Homework 2

Premise. This homework is optional but warmly advised to check the understanding of the student lecture-by-lecture. It should be used to improve the student preparation during the course. All the answers must be properly and clearly explained.

Exercise 1. Write a fully parametric LC program implementing the producer-consumer paradigm with $N \geq 1$ and $M \geq 1$ producer and consumer processes respectively.

Exercise 2. Write the LC program of a process $P$ receiving non-deterministically messages from $N > 1$ input channels with the same data type (integers – one word each). The process has an output channel of type integer. The semantics of $P$’s computation is the following:
- let $x_{i,j}$ the $j$-th stream element received from the $i$-th input channel. The $j$-th output result produced by $P$ is computed as follows, $y_j = \sum_{i=0}^{N-1} x_{i,j}$.

Hint: the student must use properly the features and expressive power of the alternative command.

Exercise 3. Write the LC program implementing at the process level a generic switch unit for a uni-directional ring network (see slide 28, slide block 5). The LC version must be able to serve the same number of messages per service time of the equivalent firmware implementation.

Exercise 4. A process $P$ receives a stream of $10^5$ non-zero integers (let $x$ be a generic input element) with inter-arrival time $T_a = 1M\tau$. The process encapsulates an array of $M = 1$ Mega integers statically initialized.
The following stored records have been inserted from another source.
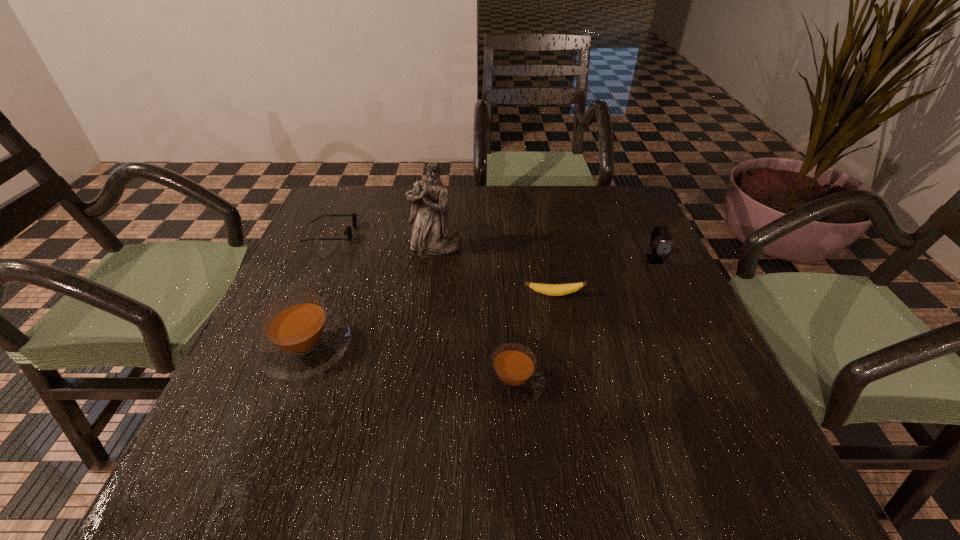
I want to click on vacant space located 0.130m on the right of the banana, so click(642, 294).

Locate an element on the screen. free space located 0.240m on the front-facing side of the tallest object is located at coordinates (425, 330).

Locate an element on the screen. The height and width of the screenshot is (540, 960). vacant position located on the face of the rightmost object is located at coordinates (714, 384).

Identify the location of vacant space located on the front-facing side of the sunglasses. This screenshot has width=960, height=540. (422, 233).

In order to click on object at the far edge in this screenshot , I will do `click(348, 231)`.

This screenshot has width=960, height=540. Find the location of `object that is positioned at the near edge`. object that is positioned at the near edge is located at coordinates (512, 377).

The width and height of the screenshot is (960, 540). I want to click on cappuccino that is positioned at the left edge, so click(x=302, y=338).

Where is `sunglasses positioned at the left edge`? The width and height of the screenshot is (960, 540). sunglasses positioned at the left edge is located at coordinates (348, 231).

Find the location of `object that is at the right edge`. object that is at the right edge is located at coordinates (665, 247).

I want to click on object that is at the far left corner, so click(x=348, y=231).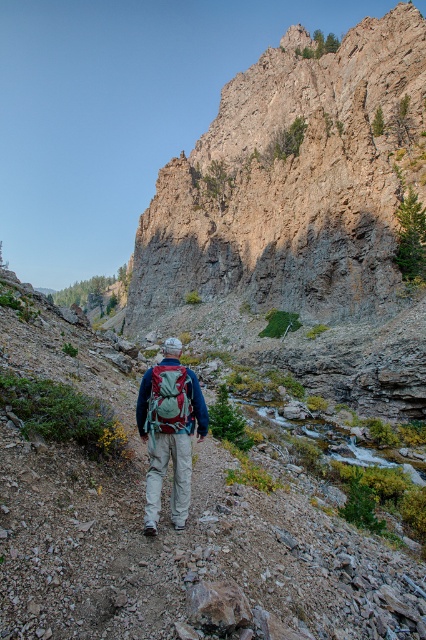
Question: Can you confirm if rugged stone cliff at upper center is wider than teal fabric backpack at center?

Choices:
 (A) no
 (B) yes

Answer: (B)

Question: Is rugged stone cliff at upper center thinner than matte green backpack at center?

Choices:
 (A) no
 (B) yes

Answer: (A)

Question: Does rugged stone cliff at upper center appear on the left side of matte green backpack at center?

Choices:
 (A) no
 (B) yes

Answer: (A)

Question: Which point appears closest to the camera in this image?

Choices:
 (A) (175, 397)
 (B) (193, 397)

Answer: (A)

Question: Which object appears closest to the camera in this image?

Choices:
 (A) teal fabric backpack at center
 (B) rugged stone cliff at upper center

Answer: (A)

Question: Which is nearer to the teal fabric backpack at center?

Choices:
 (A) matte green backpack at center
 (B) rugged stone cliff at upper center

Answer: (A)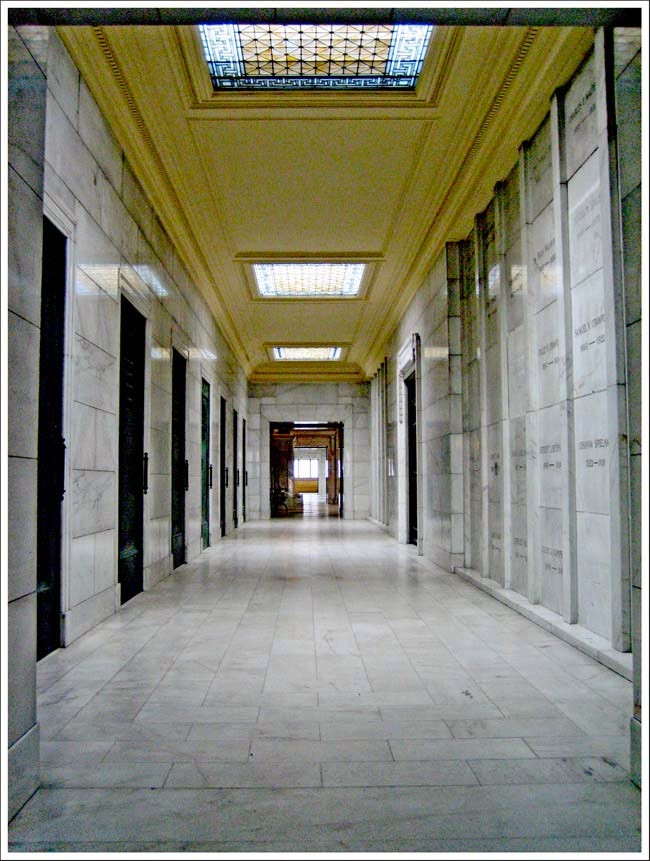
The image size is (650, 861). In order to click on one long tile in this screenshot , I will do `click(325, 838)`.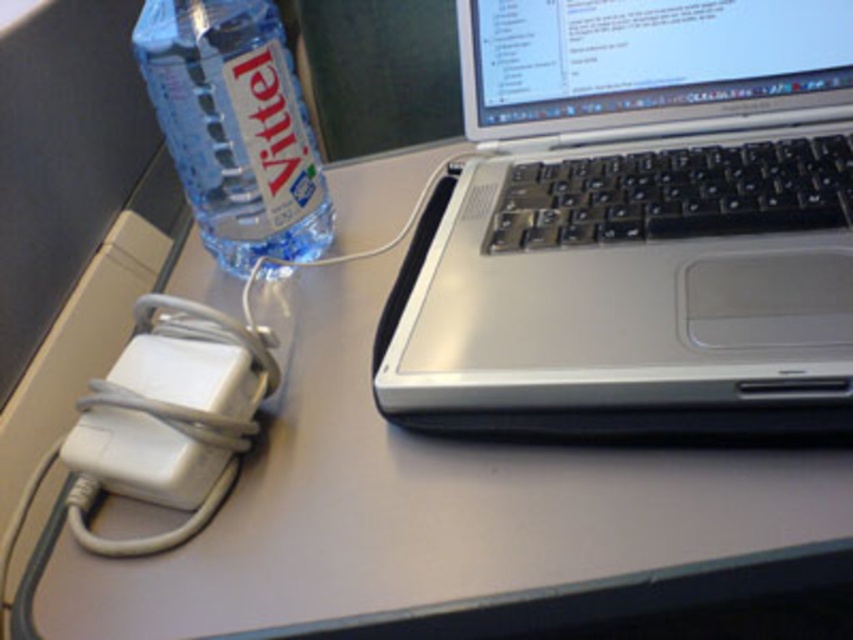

The sequential algorithm executed on each input element is the following:

```plaintext
receive(ch_in, x);

x' = F(x, ...);

y = 0;

for i=0 to M-1 do
    if(A[i]%x' == 0) { A[i]++; y++; }

y' = G(y);

send(ch_out, y');
```

The average calculation time of the two functions are $T_F = 1.5M\tau$ and $T_G \approx 0$. The parameters of the communication cost model are $T_{setup} = 10^2\tau$ and $T_{transm} = 10\tau$.

- evaluate the performance analysis of the system (ideal/effective service time, bandwidth, utilization factor, optimal parallelism degree, latency, efficiency and completion time);
- if needed, write a parallelization of $P$ and evaluate the performance analysis (same parameters of the previous point) for the whole system and for the parallelized module. Evaluate the scalability of the parallel implementation.

Hint: the student must be careful in taking into account the effect of data partitioning in the exploitation of the reuse property.

Assume the following architectural specifications:

1. multiprocessor with $N = 32$ PEs and 32 shared memory macro-modules;
2. D-RISC CPU with mean service time per instruction equal to $4\tau$;
3. each PE has on-demand 32K primary cache (16K instruction cache + 16K data cache) and secondary cache of 512K. Block size equal to 8 words;
4. the base memory access latency per cache block is equal to $L_{read-C1}(\sigma) = 72\tau$; the latency for transferring a block from the secondary cache to the primary one is $L_{C2-C1}(\sigma) = (\sigma + 2)\tau$;
5. the architecture allows overlapping of communication with calculation.